Hope flared in Oates. “Did you find it?”
The girl nodded. “I met a man. He told me where it was. It is south of here, west of the Salado Mountains, a place well-known to the Apache.”
“A man? What manner of man?”
“A small man on a donkey.”
“Nantan, was it a donkey or a mule?”
The girl shrugged. “Donkey, mule, what is the difference?” She reached behind her. “He gave me these as a present.”
Nantan held out a pair of frilly bloomers, threaded through with pink ribbon.
“I have not ever had such a present.” The girl smiled. “ Nunca un tan bonito : never one so pretty.”
Oates felt a chill. “You spoke to this man. Did he say where he was going?”

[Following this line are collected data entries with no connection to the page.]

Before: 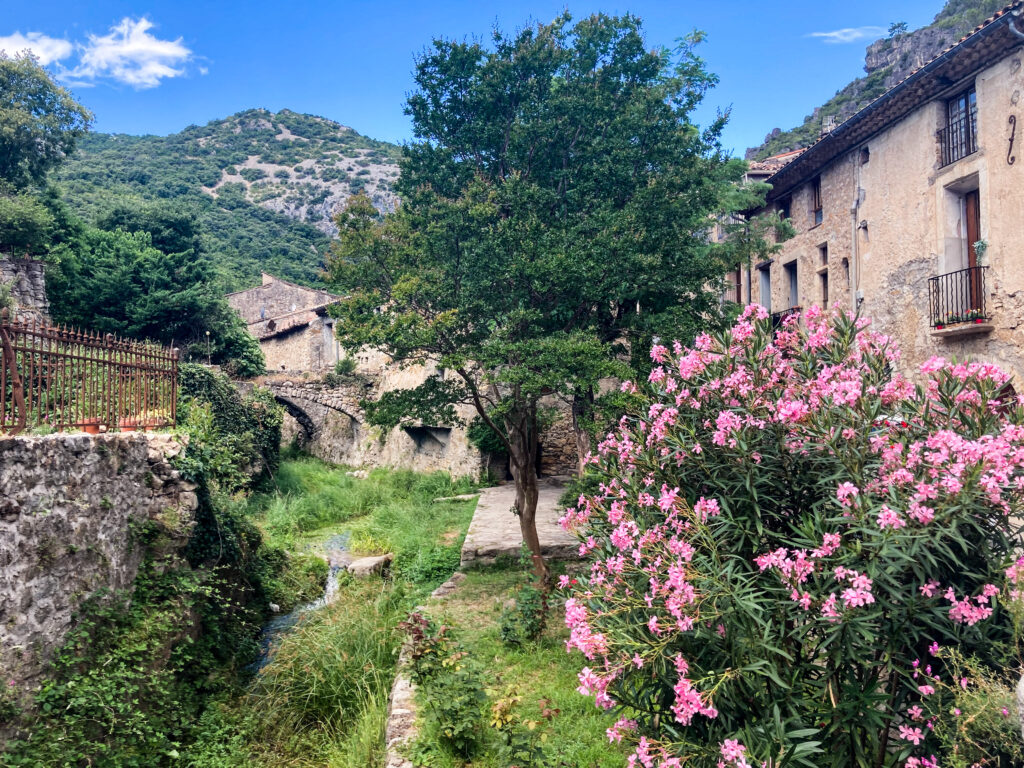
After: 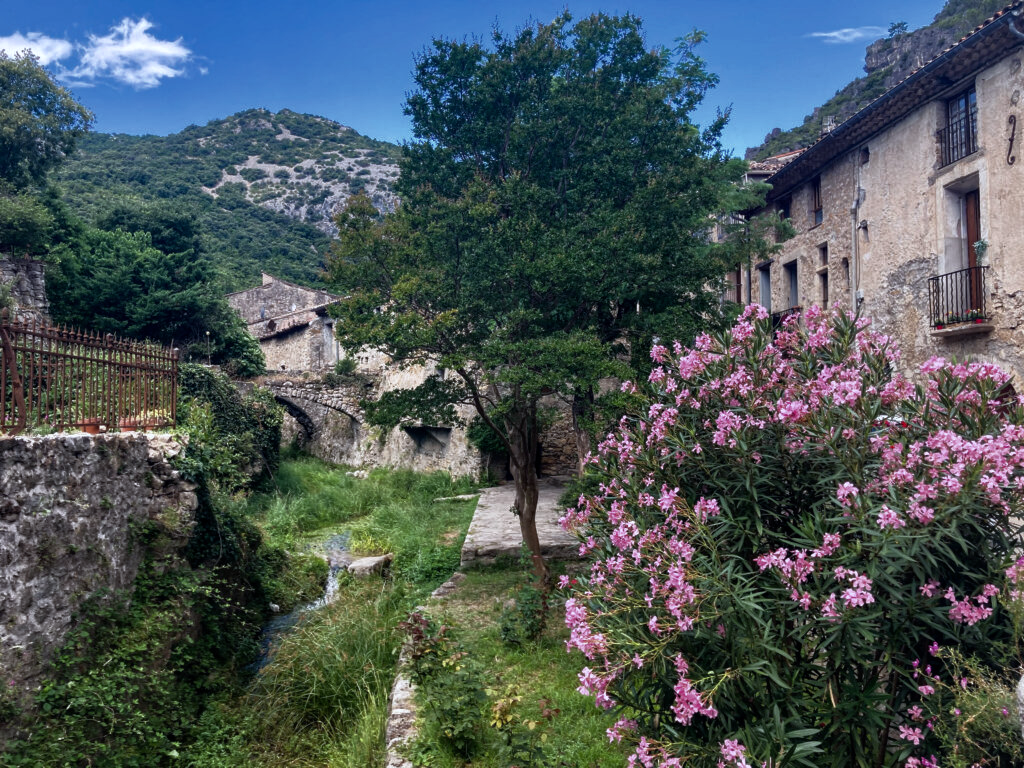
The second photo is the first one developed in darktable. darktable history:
white balance: red 0.967, blue 1.049
rgb curve: curves: ch0 [(0, 0) (0.415, 0.237) (1, 1)]
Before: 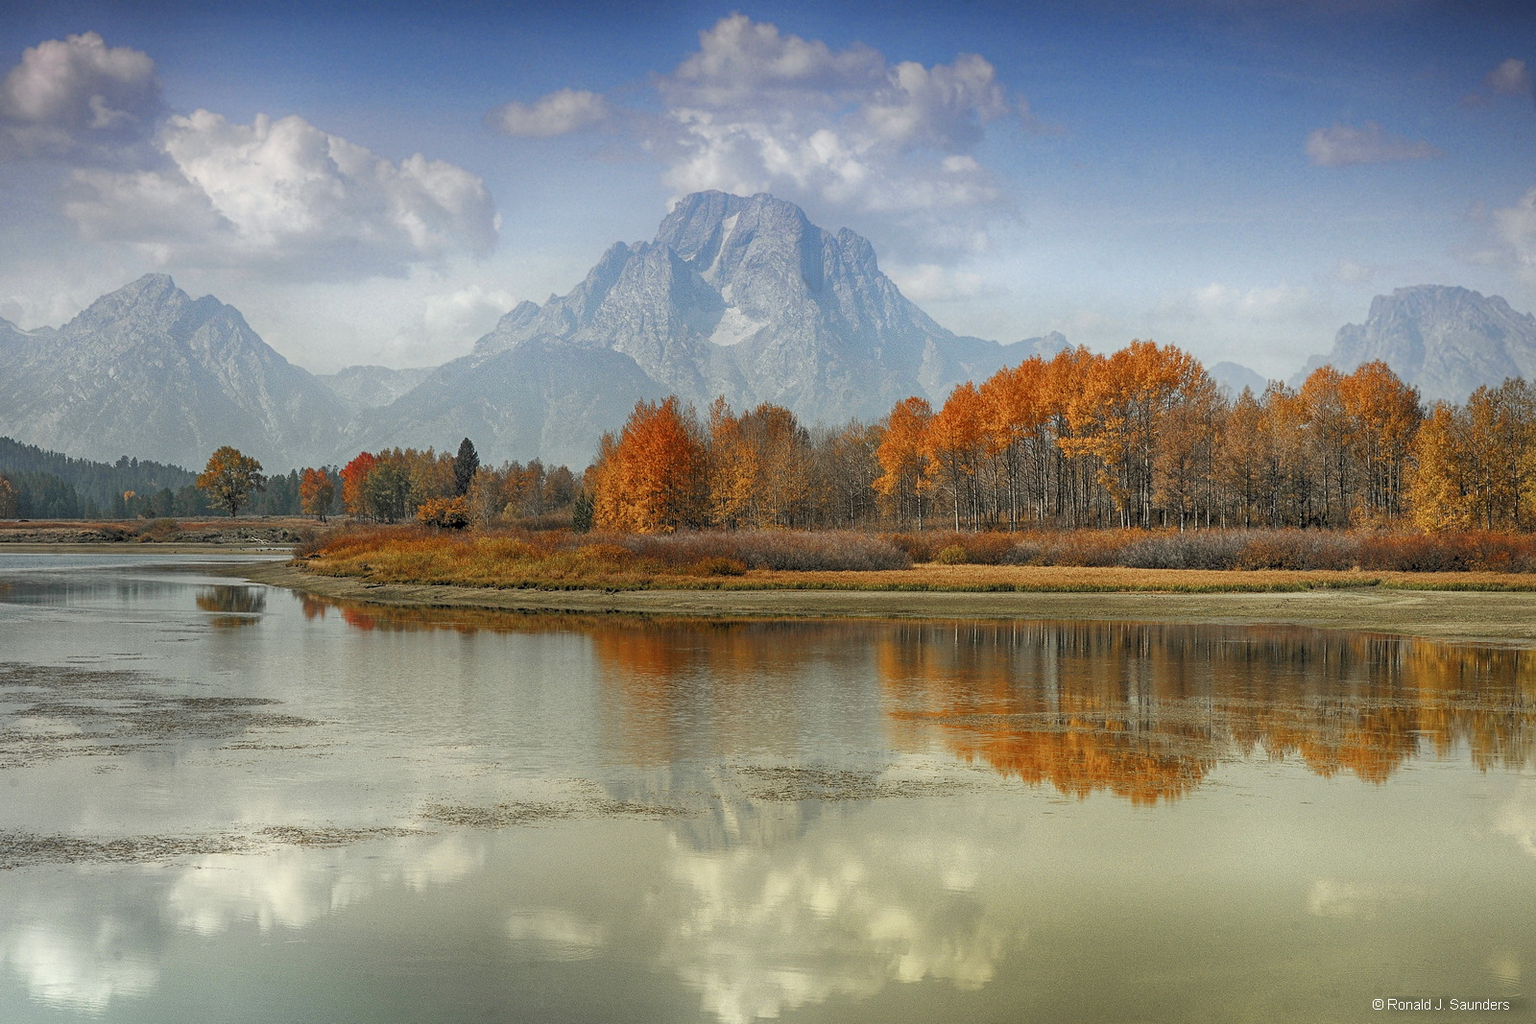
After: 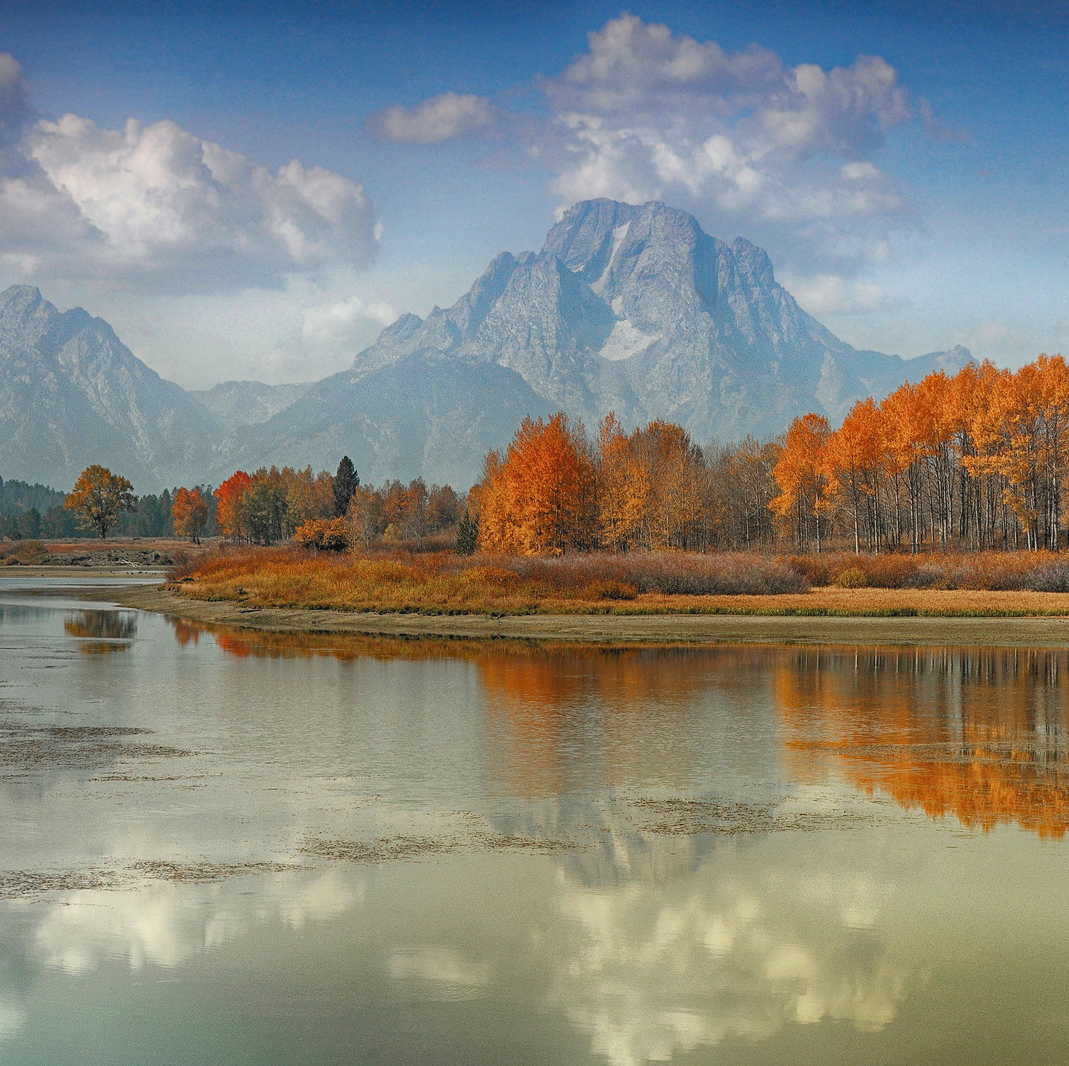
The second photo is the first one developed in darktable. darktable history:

“Yes, I spoke to him because we were strangers in the rain. He said he was going home to his wife.” She held up the bloomers. “He said he’d sold many of these to the white women in Heartbreak.”
“How did you find me?” Oates asked.
“Eddie, you are easy to follow, even for a Catholic Apache.”
Oates shook his head, more a gesture of despair than disgust. In an empty land, two people meet by chance, one a sure-thing killer and dangerous enemy, the other an abused Apache girl who called herself his wife.
Was it fate? Or some twisted, cruel destiny that was even now mocking him?
Oates realized it was neither.
Pickles was headed out of Heartbreak and Nantan was searching in the same direction. Even in this wilderness the chances were fairly good that they’d meet.
Had the man already found Stella and the others and killed them?
When he reached the town he’d ask around and try to get a lead on them. Three whores, a gunman and a simple boy traveling together might be a happenstance that would stick in memories, especially if there was a lawman around.